» THE PROBLEM
Search the entries for the word "Negative" and return every line where it is found.

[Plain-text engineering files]
==*==

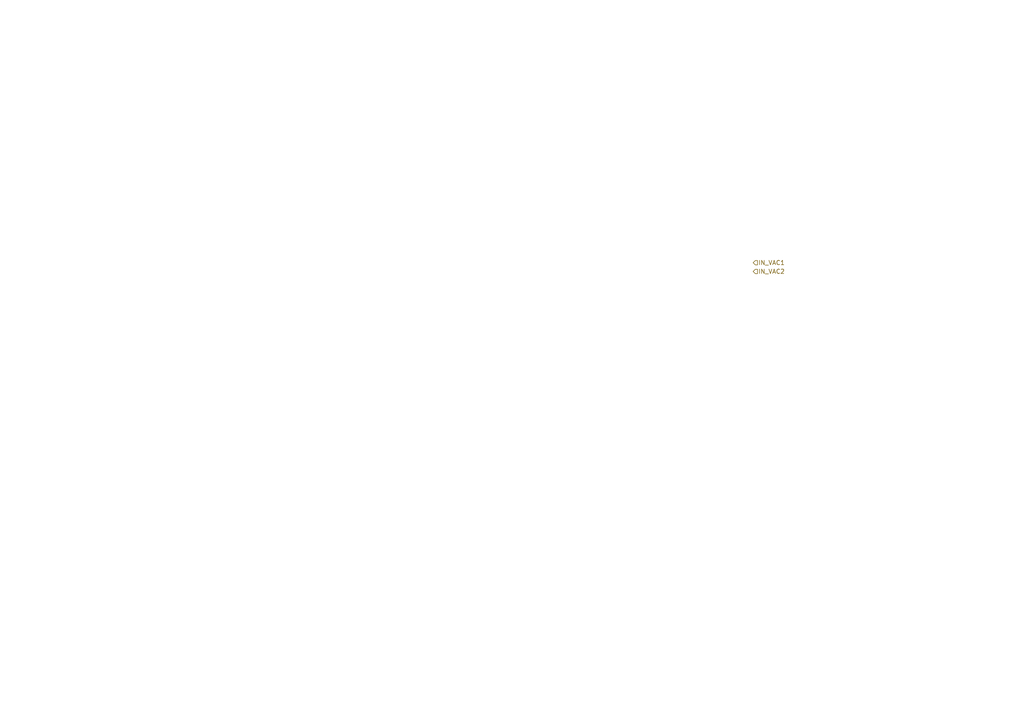
<source format=kicad_sch>
(kicad_sch
	(version 20250114)
	(generator "eeschema")
	(generator_version "9.0")
	(uuid "4bf43d5b-bb2a-498c-84ed-7ce5bad90951")
	(paper "A4")
	(lib_symbols)
	(hierarchical_label "IN_VAC2"
		(shape input)
		(at 218.44 78.74 0)
		(effects
			(font
				(size 1.27 1.27)
			)
			(justify left)
		)
		(uuid "0fbde0ee-f6b1-4771-84c1-ca33c1204ced")
	)
	(hierarchical_label "IN_VAC1"
		(shape input)
		(at 218.44 76.2 0)
		(effects
			(font
				(size 1.27 1.27)
			)
			(justify left)
		)
		(uuid "2577c871-9a02-4498-848e-010afd9555eb")
	)
)

</source>
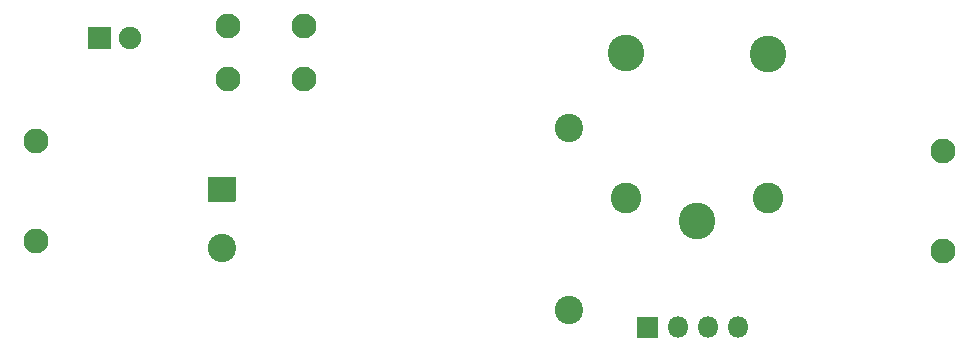
<source format=gts>
G04 #@! TF.GenerationSoftware,KiCad,Pcbnew,5.1.12-84ad8e8a86~92~ubuntu20.04.1*
G04 #@! TF.CreationDate,2021-11-22T17:19:42+01:00*
G04 #@! TF.ProjectId,iotOnOff,696f744f-6e4f-4666-962e-6b696361645f,rev?*
G04 #@! TF.SameCoordinates,Original*
G04 #@! TF.FileFunction,Soldermask,Top*
G04 #@! TF.FilePolarity,Negative*
%FSLAX46Y46*%
G04 Gerber Fmt 4.6, Leading zero omitted, Abs format (unit mm)*
G04 Created by KiCad (PCBNEW 5.1.12-84ad8e8a86~92~ubuntu20.04.1) date 2021-11-22 17:19:42*
%MOMM*%
%LPD*%
G01*
G04 APERTURE LIST*
%ADD10C,2.402000*%
%ADD11C,2.102000*%
%ADD12O,1.802000X1.802000*%
%ADD13C,2.602000*%
%ADD14C,3.102000*%
%ADD15C,1.902000*%
G04 APERTURE END LIST*
D10*
X146700000Y-105900000D03*
X117300000Y-100700000D03*
G36*
G01*
X116099000Y-96700000D02*
X116099000Y-94700000D01*
G75*
G02*
X116150000Y-94649000I51000J0D01*
G01*
X118450000Y-94649000D01*
G75*
G02*
X118501000Y-94700000I0J-51000D01*
G01*
X118501000Y-96700000D01*
G75*
G02*
X118450000Y-96751000I-51000J0D01*
G01*
X116150000Y-96751000D01*
G75*
G02*
X116099000Y-96700000I0J51000D01*
G01*
G37*
X146700000Y-90500000D03*
D11*
X124300000Y-81850000D03*
X124300000Y-86350000D03*
X117800000Y-81850000D03*
X117800000Y-86350000D03*
X178400000Y-92450000D03*
X178400000Y-100950000D03*
G36*
G01*
X154200000Y-108301000D02*
X152500000Y-108301000D01*
G75*
G02*
X152449000Y-108250000I0J51000D01*
G01*
X152449000Y-106550000D01*
G75*
G02*
X152500000Y-106499000I51000J0D01*
G01*
X154200000Y-106499000D01*
G75*
G02*
X154251000Y-106550000I0J-51000D01*
G01*
X154251000Y-108250000D01*
G75*
G02*
X154200000Y-108301000I-51000J0D01*
G01*
G37*
D12*
X155890000Y-107400000D03*
X158430000Y-107400000D03*
X160970000Y-107400000D03*
D11*
X101550000Y-100100000D03*
X101550000Y-91600000D03*
D13*
X163550000Y-96450000D03*
D14*
X163550000Y-84250000D03*
X151500000Y-84200000D03*
D13*
X151550000Y-96450000D03*
D14*
X157500000Y-98400000D03*
G36*
G01*
X105999000Y-83800000D02*
X105999000Y-82000000D01*
G75*
G02*
X106050000Y-81949000I51000J0D01*
G01*
X107850000Y-81949000D01*
G75*
G02*
X107901000Y-82000000I0J-51000D01*
G01*
X107901000Y-83800000D01*
G75*
G02*
X107850000Y-83851000I-51000J0D01*
G01*
X106050000Y-83851000D01*
G75*
G02*
X105999000Y-83800000I0J51000D01*
G01*
G37*
D15*
X109490000Y-82900000D03*
M02*

</source>
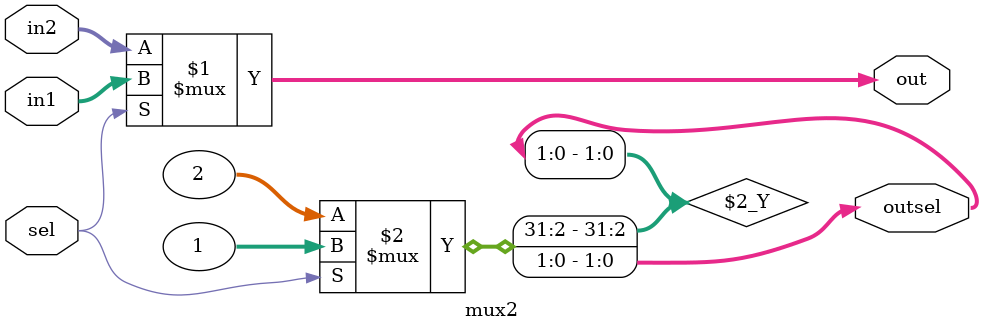
<source format=v>
module mux2(sel,in1,in2,out,outsel);
input [6:0]in1,in2;
input sel;
output [6:0]out;
output [1:0]outsel;
wire [6:0]in1,in2;
wire sel;
wire [6:0]out;
wire [1:0]outsel;
assign out=sel?in1:in2;    //output module
assign outsel=sel?1:2;     //outsel signal control which LED light works
endmodule
</source>
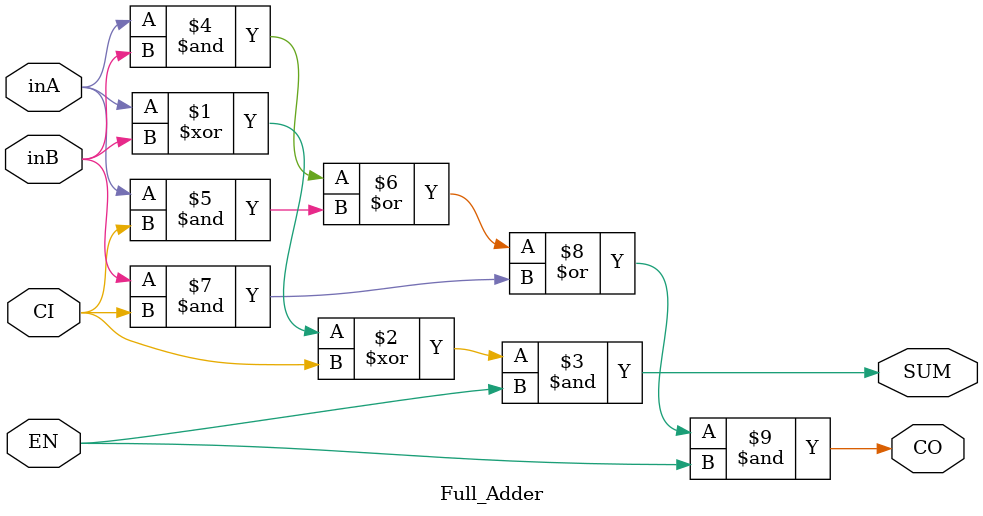
<source format=v>
`timescale 1ns / 1ps


module Full_Adder
                 (
                    input inA,
                    input inB,
                    input CI,
                    input EN,
                    output wire SUM,
                    output wire CO
                  );  
                                                   
              assign SUM = (inA ^ inB ^ CI)&EN;
              assign CO = ((inA&inB) | (inA&CI) | (inB&CI))&EN;
endmodule
</source>
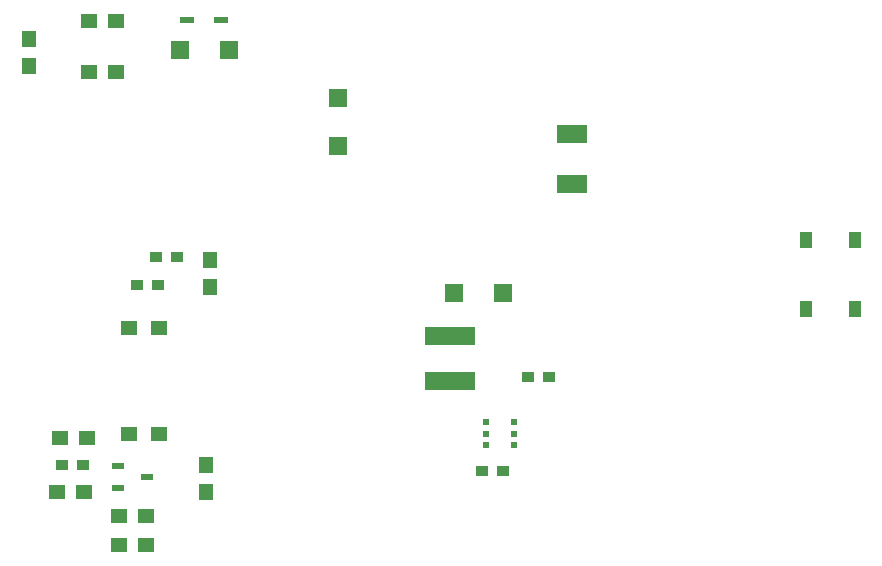
<source format=gbr>
%FSLAX23Y23*%
%MOIN*%
G04 EasyPC Gerber Version 17.0 Build 3379 *
%ADD104R,0.04324X0.05506*%
%ADD97R,0.04521X0.02159*%
%ADD99R,0.05100X0.05600*%
%ADD102R,0.05899X0.06450*%
%ADD94R,0.02356X0.01962*%
%ADD101R,0.04324X0.02356*%
%ADD93R,0.03891X0.03537*%
%ADD100R,0.05506X0.04718*%
%ADD98R,0.05600X0.05100*%
%ADD96R,0.06450X0.05899*%
%ADD103R,0.16529X0.05899*%
%ADD95R,0.09836X0.06293*%
X0Y0D02*
D02*
D93*
X371Y410D03*
X441D03*
X621Y1010D03*
X686Y1105D03*
X691Y1010D03*
X756Y1105D03*
X1771Y390D03*
X1841D03*
X1926Y705D03*
X1996D03*
D02*
D94*
X1784Y478D03*
Y515D03*
Y553D03*
X1878Y478D03*
Y515D03*
Y553D03*
D02*
D95*
X2071Y1348D03*
Y1513D03*
D02*
D96*
X1291Y1474D03*
Y1636D03*
D02*
D97*
X790Y1895D03*
X902D03*
D02*
D98*
X356Y320D03*
X366Y500D03*
X446Y320D03*
X456Y500D03*
X461Y1720D03*
Y1890D03*
X551Y1720D03*
Y1890D03*
X561Y145D03*
Y240D03*
X651Y145D03*
Y240D03*
D02*
D99*
X261Y1740D03*
Y1830D03*
X851Y320D03*
Y410D03*
X866Y1005D03*
Y1095D03*
D02*
D100*
X597Y513D03*
Y867D03*
X697Y513D03*
Y867D03*
D02*
D101*
X558Y333D03*
Y407D03*
X655Y370D03*
D02*
D102*
X765Y1795D03*
X928D03*
X1680Y985D03*
X1843D03*
D02*
D103*
X1666Y690D03*
Y840D03*
D02*
D104*
X2851Y931D03*
Y1160D03*
X3016Y931D03*
Y1160D03*
X0Y0D02*
M02*

</source>
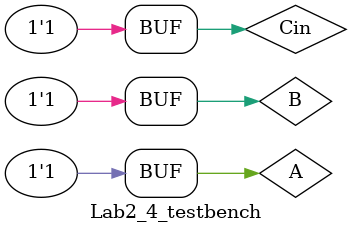
<source format=v>
`timescale 1ns / 1ps


module Lab2_4 (S, Cout, A, B, Cin);
output S;
output Cout;
input A;
input B;
input Cin;

wire X,Y,Z;
xor #10 (X, A, B);
xor #10 (S, X, Cin);
and #10 (Y, Cin, X);
and #10 (Z, A, B);
or #10 (Cout, Y, Z);

endmodule

module Lab2_4_testbench;

    wire Cout,S;
    reg A,B,Cin;

    Lab2_4 dut(S, Cout, A, B, Cin);
    
    initial begin
    
    A = 1'b0; B = 1'b0; Cin = 1'b0;
    #100;
    A = 1'b0; B = 1'b0; Cin = 1'b1;
    #100;
    A = 1'b0; B = 1'b1; Cin = 1'b0;
    #100;
    A = 1'b0; B = 1'b1; Cin = 1'b1;
    #100;
    A = 1'b1; B = 1'b0; Cin = 1'b0;
    #100;
    A = 1'b1; B = 1'b0; Cin = 1'b1;
    #100
    A = 1'b1; B = 1'b1; Cin = 1'b0;
    #100
    A = 1'b1; B = 1'b1; Cin = 1'b1;
    
    
    
        
        
end
endmodule

</source>
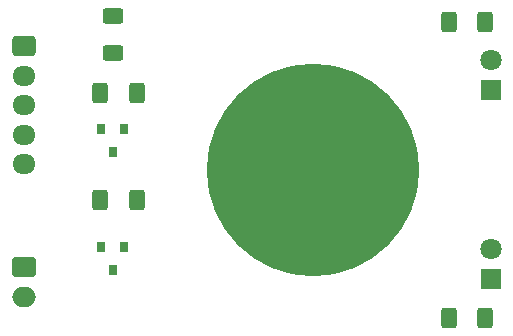
<source format=gbr>
%TF.GenerationSoftware,KiCad,Pcbnew,(6.0.4)*%
%TF.CreationDate,2022-04-25T12:40:36+02:00*%
%TF.ProjectId,switchpcb,73776974-6368-4706-9362-2e6b69636164,rev?*%
%TF.SameCoordinates,Original*%
%TF.FileFunction,Soldermask,Bot*%
%TF.FilePolarity,Negative*%
%FSLAX46Y46*%
G04 Gerber Fmt 4.6, Leading zero omitted, Abs format (unit mm)*
G04 Created by KiCad (PCBNEW (6.0.4)) date 2022-04-25 12:40:36*
%MOMM*%
%LPD*%
G01*
G04 APERTURE LIST*
G04 Aperture macros list*
%AMRoundRect*
0 Rectangle with rounded corners*
0 $1 Rounding radius*
0 $2 $3 $4 $5 $6 $7 $8 $9 X,Y pos of 4 corners*
0 Add a 4 corners polygon primitive as box body*
4,1,4,$2,$3,$4,$5,$6,$7,$8,$9,$2,$3,0*
0 Add four circle primitives for the rounded corners*
1,1,$1+$1,$2,$3*
1,1,$1+$1,$4,$5*
1,1,$1+$1,$6,$7*
1,1,$1+$1,$8,$9*
0 Add four rect primitives between the rounded corners*
20,1,$1+$1,$2,$3,$4,$5,0*
20,1,$1+$1,$4,$5,$6,$7,0*
20,1,$1+$1,$6,$7,$8,$9,0*
20,1,$1+$1,$8,$9,$2,$3,0*%
G04 Aperture macros list end*
%ADD10R,1.800000X1.800000*%
%ADD11C,1.800000*%
%ADD12RoundRect,0.250000X-0.750000X0.600000X-0.750000X-0.600000X0.750000X-0.600000X0.750000X0.600000X0*%
%ADD13O,2.000000X1.700000*%
%ADD14R,0.800000X0.900000*%
%ADD15RoundRect,0.250000X-0.625000X0.400000X-0.625000X-0.400000X0.625000X-0.400000X0.625000X0.400000X0*%
%ADD16RoundRect,0.250000X-0.725000X0.600000X-0.725000X-0.600000X0.725000X-0.600000X0.725000X0.600000X0*%
%ADD17O,1.950000X1.700000*%
%ADD18RoundRect,0.250000X-0.400000X-0.625000X0.400000X-0.625000X0.400000X0.625000X-0.400000X0.625000X0*%
%ADD19C,18.000000*%
G04 APERTURE END LIST*
D10*
%TO.C,D1*%
X69000000Y-107750000D03*
D11*
X69000000Y-105210000D03*
%TD*%
D10*
%TO.C,D2*%
X69000000Y-123750000D03*
D11*
X69000000Y-121210000D03*
%TD*%
D12*
%TO.C,J2*%
X29500000Y-122750000D03*
D13*
X29500000Y-125250000D03*
%TD*%
D14*
%TO.C,Q1*%
X36050000Y-111000000D03*
X37950000Y-111000000D03*
X37000000Y-113000000D03*
%TD*%
%TO.C,Q2*%
X36050000Y-121000000D03*
X37950000Y-121000000D03*
X37000000Y-123000000D03*
%TD*%
D15*
%TO.C,R3*%
X37000000Y-101450000D03*
X37000000Y-104550000D03*
%TD*%
D16*
%TO.C,J1*%
X29500000Y-104000000D03*
D17*
X29500000Y-106500000D03*
X29500000Y-109000000D03*
X29500000Y-111500000D03*
X29500000Y-114000000D03*
%TD*%
D18*
%TO.C,R1*%
X65450000Y-102000000D03*
X68550000Y-102000000D03*
%TD*%
%TO.C,R4*%
X35925001Y-108000000D03*
X39025001Y-108000000D03*
%TD*%
%TO.C,R5*%
X35925001Y-117000000D03*
X39025001Y-117000000D03*
%TD*%
%TO.C,R2*%
X65450000Y-127000000D03*
X68550000Y-127000000D03*
%TD*%
D19*
%TO.C,Swtich*%
X54000000Y-114500000D03*
%TD*%
M02*

</source>
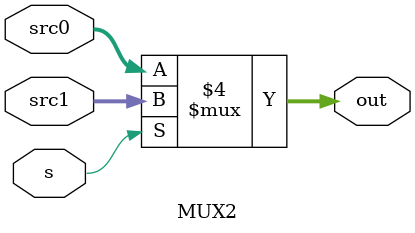
<source format=v>
module MUX2(
    input s,
    input [31:0] src0,src1,
    output reg [31:0] out
);
always@(*)
begin
    if(s==0) out = src0;
    else out = src1;
end
endmodule
</source>
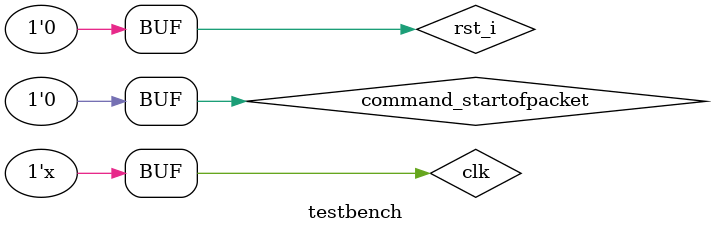
<source format=v>
`timescale 1ns/1ps
module testbench;

    reg clk = 0, rst_i = 0;
    wire [11:0] adc_data;
    always #10 clk = ~clk;
    

   wire clk_2MHz_wire, clk_2MHz_locked;
   clk_2MHz CLK_2MHZ_INSTANCE (
	   .inclk0(clk),
	   .c0(clk_2MHz_wire),
	   .locked(clk_2MHz_locked)
   );

   ADC ADC_INSTANCE (
      .adc_pll_clock_clk(clk_2MHz_wire),
      .adc_pll_locked_export(clk_2MHz_locked),
      .clock_clk(clk),
      .command_valid(1),
      .command_channel(0),
      .command_startofpacket(1),
      .command_endofpacket(1),
      .command_ready(),
      .reset_sink_reset_n(~rst_i),
      .response_valid(),
      .response_channel(),
      .response_data(adc_data),
      .response_startofpacket(),
      .response_endofpacket()
   );

   initial begin
    rst_i = 1;

    #15;

    rst_i = 0;

    #15;

    #15;#15;#15;#15;#15;#15;#15;#15;#15;#15;#15;#15;#15;

    command_startofpacket = 0;
   end

endmodule 
</source>
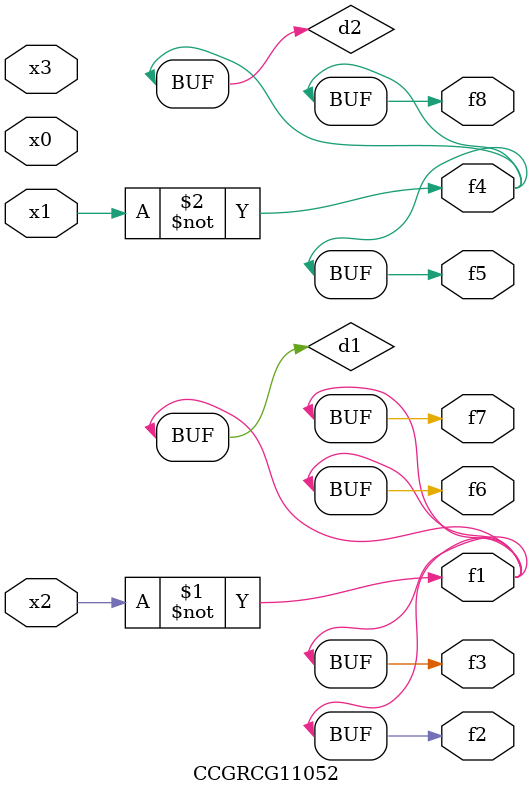
<source format=v>
module CCGRCG11052(
	input x0, x1, x2, x3,
	output f1, f2, f3, f4, f5, f6, f7, f8
);

	wire d1, d2;

	xnor (d1, x2);
	not (d2, x1);
	assign f1 = d1;
	assign f2 = d1;
	assign f3 = d1;
	assign f4 = d2;
	assign f5 = d2;
	assign f6 = d1;
	assign f7 = d1;
	assign f8 = d2;
endmodule

</source>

==*==

» RESPONSE FOR THIS EXERCISE
G04 #@! TF.FilePolarity,Negative*
%TF.FilePolarity,Negative*%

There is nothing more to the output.